---- Records supplied

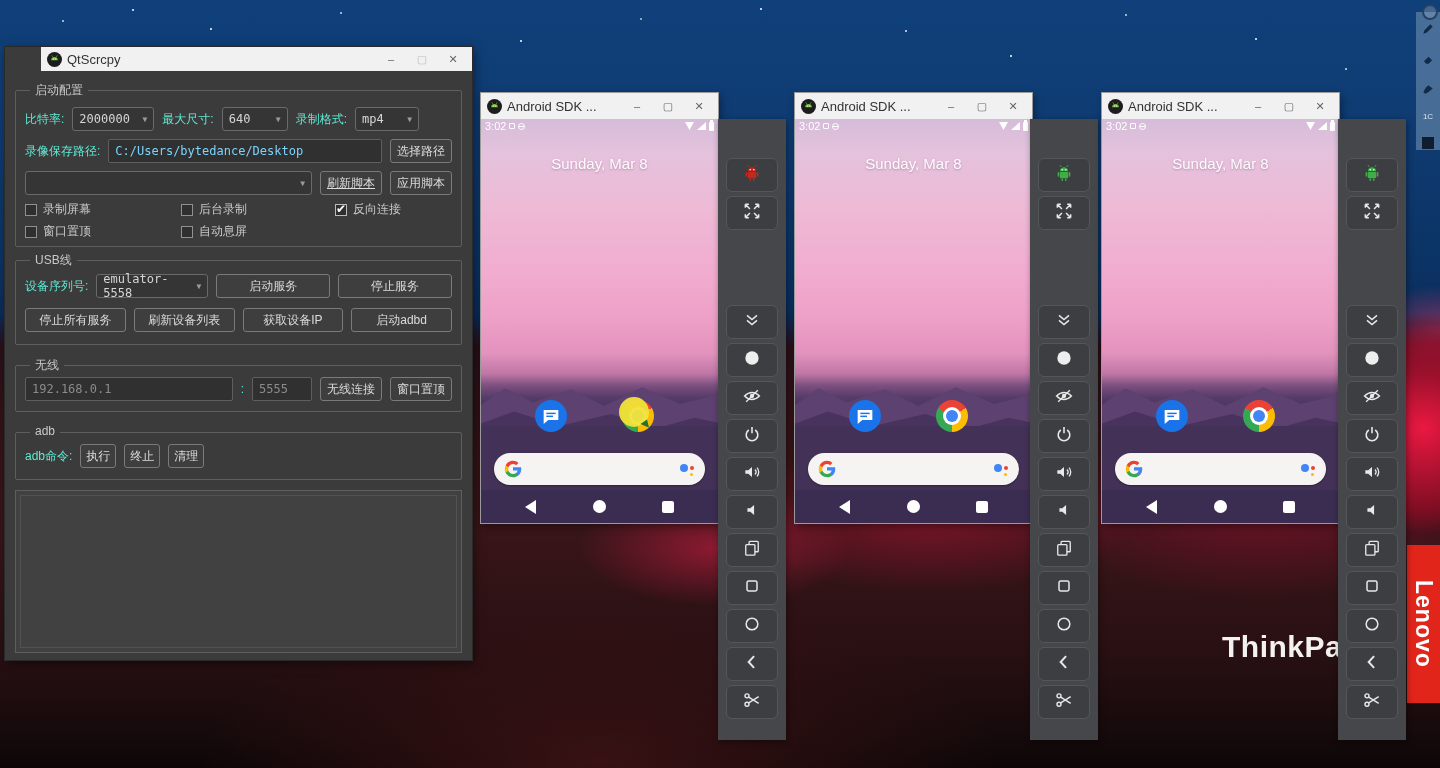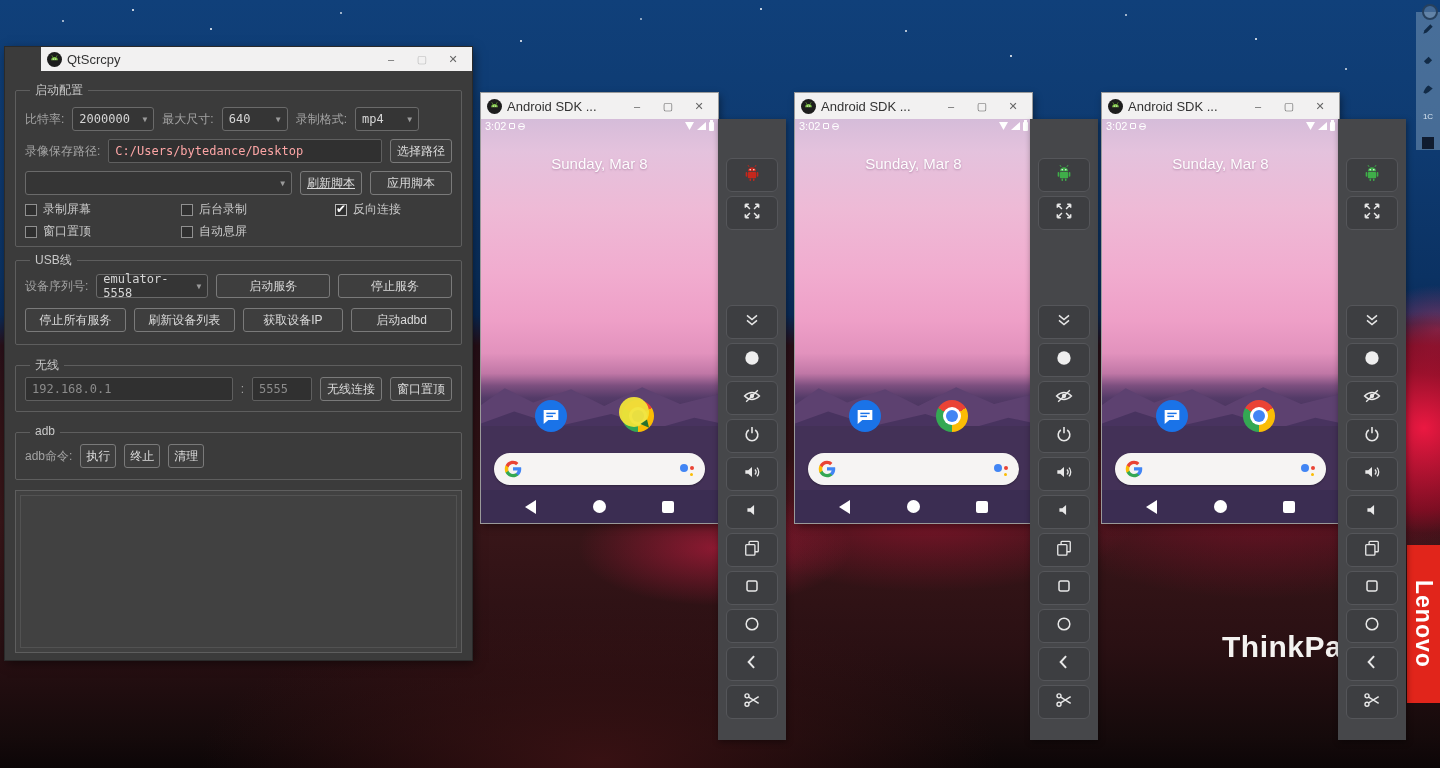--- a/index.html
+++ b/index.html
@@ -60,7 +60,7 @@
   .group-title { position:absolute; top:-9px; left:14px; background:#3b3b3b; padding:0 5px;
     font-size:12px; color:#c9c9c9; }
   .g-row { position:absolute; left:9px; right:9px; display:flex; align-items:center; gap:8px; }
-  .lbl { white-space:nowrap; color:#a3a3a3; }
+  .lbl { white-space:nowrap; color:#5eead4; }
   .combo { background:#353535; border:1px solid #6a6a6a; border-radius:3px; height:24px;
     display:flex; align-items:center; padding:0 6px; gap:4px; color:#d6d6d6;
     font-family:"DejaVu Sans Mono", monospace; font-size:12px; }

--------

__Problem statement__. Print each entry above verbatim, pictures left out.

__Solution__.
--- a/index.html
+++ b/index.html
@@ -60,7 +60,7 @@
   .group-title { position:absolute; top:-9px; left:14px; background:#3b3b3b; padding:0 5px;
     font-size:12px; color:#c9c9c9; }
   .g-row { position:absolute; left:9px; right:9px; display:flex; align-items:center; gap:8px; }
-  .lbl { white-space:nowrap; color:#a3a3a3; }
+  .lbl { white-space:nowrap; color:#5eead4; }
   .combo { background:#353535; border:1px solid #6a6a6a; border-radius:3px; height:24px;
     display:flex; align-items:center; padding:0 6px; gap:4px; color:#d6d6d6;
     font-family:"DejaVu Sans Mono", monospace; font-size:12px; }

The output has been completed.